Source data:
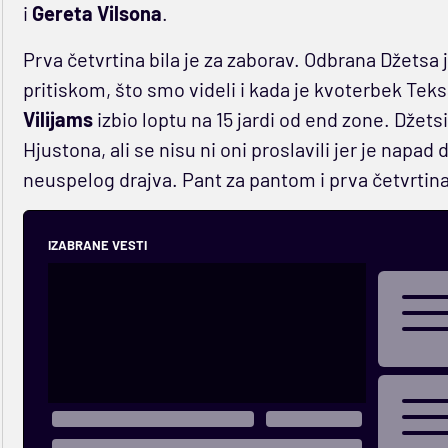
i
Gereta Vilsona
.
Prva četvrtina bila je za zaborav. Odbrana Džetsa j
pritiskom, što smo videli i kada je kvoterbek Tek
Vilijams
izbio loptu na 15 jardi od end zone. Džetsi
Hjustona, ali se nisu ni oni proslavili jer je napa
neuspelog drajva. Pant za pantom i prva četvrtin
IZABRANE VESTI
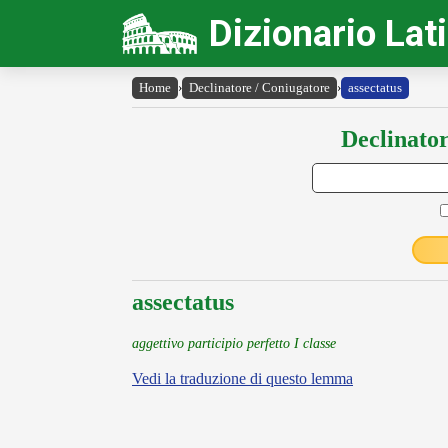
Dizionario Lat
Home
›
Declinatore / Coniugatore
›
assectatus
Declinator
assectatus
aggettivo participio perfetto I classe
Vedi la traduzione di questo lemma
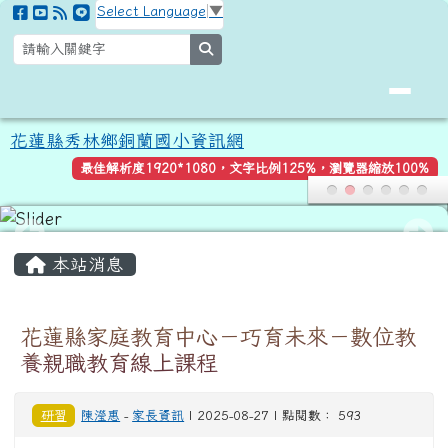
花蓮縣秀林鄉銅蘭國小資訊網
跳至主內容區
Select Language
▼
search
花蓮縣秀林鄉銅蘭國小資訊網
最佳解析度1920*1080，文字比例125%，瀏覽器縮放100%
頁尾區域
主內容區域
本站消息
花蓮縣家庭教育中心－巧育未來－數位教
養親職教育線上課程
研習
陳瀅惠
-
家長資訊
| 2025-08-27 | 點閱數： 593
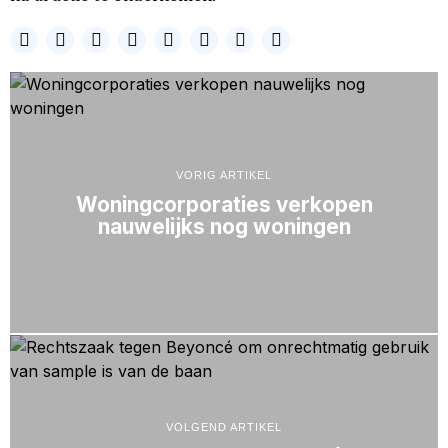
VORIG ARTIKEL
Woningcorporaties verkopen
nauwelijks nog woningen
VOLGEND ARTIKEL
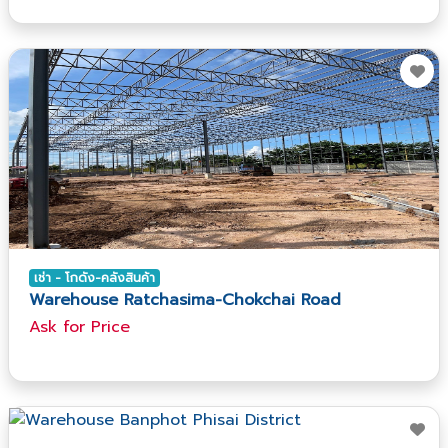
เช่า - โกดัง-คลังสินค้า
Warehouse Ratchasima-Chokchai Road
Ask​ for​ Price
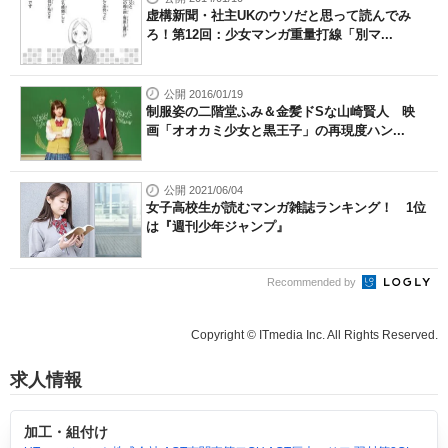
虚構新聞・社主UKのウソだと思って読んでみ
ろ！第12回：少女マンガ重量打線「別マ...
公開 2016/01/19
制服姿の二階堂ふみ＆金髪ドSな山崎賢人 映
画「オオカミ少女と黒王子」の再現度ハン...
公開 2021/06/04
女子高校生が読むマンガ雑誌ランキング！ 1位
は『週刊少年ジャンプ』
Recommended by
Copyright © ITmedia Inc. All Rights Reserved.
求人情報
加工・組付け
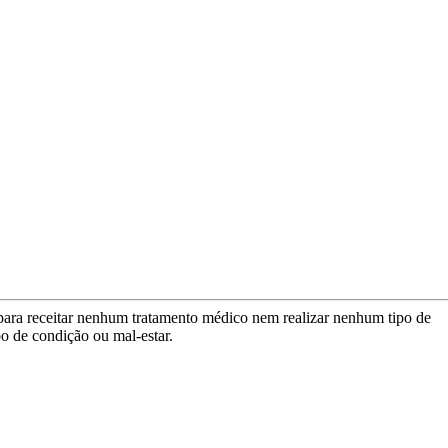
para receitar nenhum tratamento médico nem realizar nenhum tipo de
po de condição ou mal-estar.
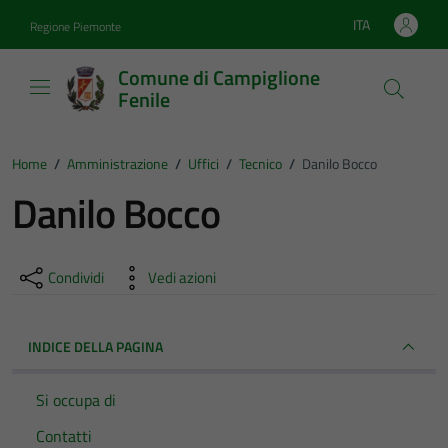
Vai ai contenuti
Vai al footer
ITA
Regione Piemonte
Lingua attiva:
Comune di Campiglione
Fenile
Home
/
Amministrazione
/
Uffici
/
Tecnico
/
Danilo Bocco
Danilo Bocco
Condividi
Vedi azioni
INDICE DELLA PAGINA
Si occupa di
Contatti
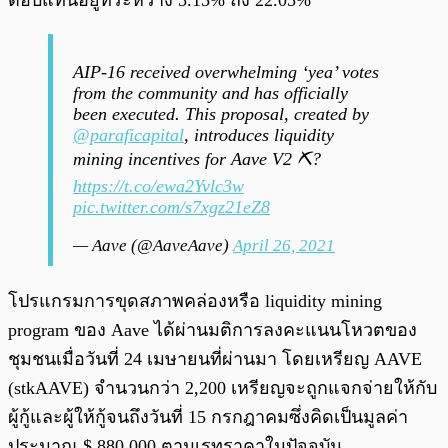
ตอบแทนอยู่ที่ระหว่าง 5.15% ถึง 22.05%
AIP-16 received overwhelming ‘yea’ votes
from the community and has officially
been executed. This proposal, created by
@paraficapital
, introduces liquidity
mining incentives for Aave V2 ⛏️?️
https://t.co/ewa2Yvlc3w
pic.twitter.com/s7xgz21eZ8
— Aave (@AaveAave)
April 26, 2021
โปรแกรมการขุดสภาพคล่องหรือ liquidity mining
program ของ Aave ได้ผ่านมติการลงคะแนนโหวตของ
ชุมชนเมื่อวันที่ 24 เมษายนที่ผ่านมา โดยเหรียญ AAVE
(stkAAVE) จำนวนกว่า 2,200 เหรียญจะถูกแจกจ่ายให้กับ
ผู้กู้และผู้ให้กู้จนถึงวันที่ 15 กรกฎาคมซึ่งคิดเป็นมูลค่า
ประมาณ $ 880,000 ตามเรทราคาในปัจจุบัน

**ACTIVITY:**
Skip the images and restate each record above word for word.

**RESPONSE:**
i
Gereta Vilsona
.
Prva četvrtina bila je za zaborav. Odbrana Džetsa j
pritiskom, što smo videli i kada je kvoterbek Tek
Vilijams
izbio loptu na 15 jardi od end zone. Džetsi
Hjustona, ali se nisu ni oni proslavili jer je napa
neuspelog drajva. Pant za pantom i prva četvrtin
IZABRANE VESTI
Dizionario Lat
Home
›
Declinatore / Coniugatore
›
assectatus
Declinator
assectatus
aggettivo participio perfetto I classe
Vedi la traduzione di questo lemma
花蓮縣秀林鄉銅蘭國小資訊網
跳至主內容區
Select Language
▼
search
花蓮縣秀林鄉銅蘭國小資訊網
最佳解析度1920*1080，文字比例125%，瀏覽器縮放100%
頁尾區域
主內容區域
本站消息
花蓮縣家庭教育中心－巧育未來－數位教
養親職教育線上課程
研習
陳瀅惠
-
家長資訊
| 2025-08-27 | 點閱數： 593
VORIG ARTIKEL
Woningcorporaties verkopen
nauwelijks nog woningen
VOLGEND ARTIKEL
เช่า - โกดัง-คลังสินค้า
Warehouse Ratchasima-Chokchai Road
Ask​ for​ Price
虚構新聞・社主UKのウソだと思って読んでみ
ろ！第12回：少女マンガ重量打線「別マ...
公開 2016/01/19
制服姿の二階堂ふみ＆金髪ドSな山崎賢人 映
画「オオカミ少女と黒王子」の再現度ハン...
公開 2021/06/04
女子高校生が読むマンガ雑誌ランキング！ 1位
は『週刊少年ジャンプ』
Recommended by
Copyright © ITmedia Inc. All Rights Reserved.
求人情報
加工・組付け
para receitar nenhum tratamento médico nem realizar nenhum tipo de
po de condição ou mal-estar.
Vai ai contenuti
Vai al footer
ITA
Regione Piemonte
Lingua attiva:
Comune di Campiglione
Fenile
Home
/
Amministrazione
/
Uffici
/
Tecnico
/
Danilo Bocco
Danilo Bocco
Condividi
Vedi azioni
INDICE DELLA PAGINA
Si occupa di
Contatti
ตอบแทนอยู่ที่ระหว่าง 5.15% ถึง 22.05%
AIP-16 received overwhelming ‘yea’ votes
from the community and has officially
been executed. This proposal, created by
@paraficapital
, introduces liquidity
mining incentives for Aave V2 ⛏️?️
https://t.co/ewa2Yvlc3w
pic.twitter.com/s7xgz21eZ8
— Aave (@AaveAave)
April 26, 2021
โปรแกรมการขุดสภาพคล่องหรือ liquidity mining
program ของ Aave ได้ผ่านมติการลงคะแนนโหวตของ
ชุมชนเมื่อวันที่ 24 เมษายนที่ผ่านมา โดยเหรียญ AAVE
(stkAAVE) จำนวนกว่า 2,200 เหรียญจะถูกแจกจ่ายให้กับ
ผู้กู้และผู้ให้กู้จนถึงวันที่ 15 กรกฎาคมซึ่งคิดเป็นมูลค่า
ประมาณ $ 880,000 ตามเรทราคาในปัจจุบัน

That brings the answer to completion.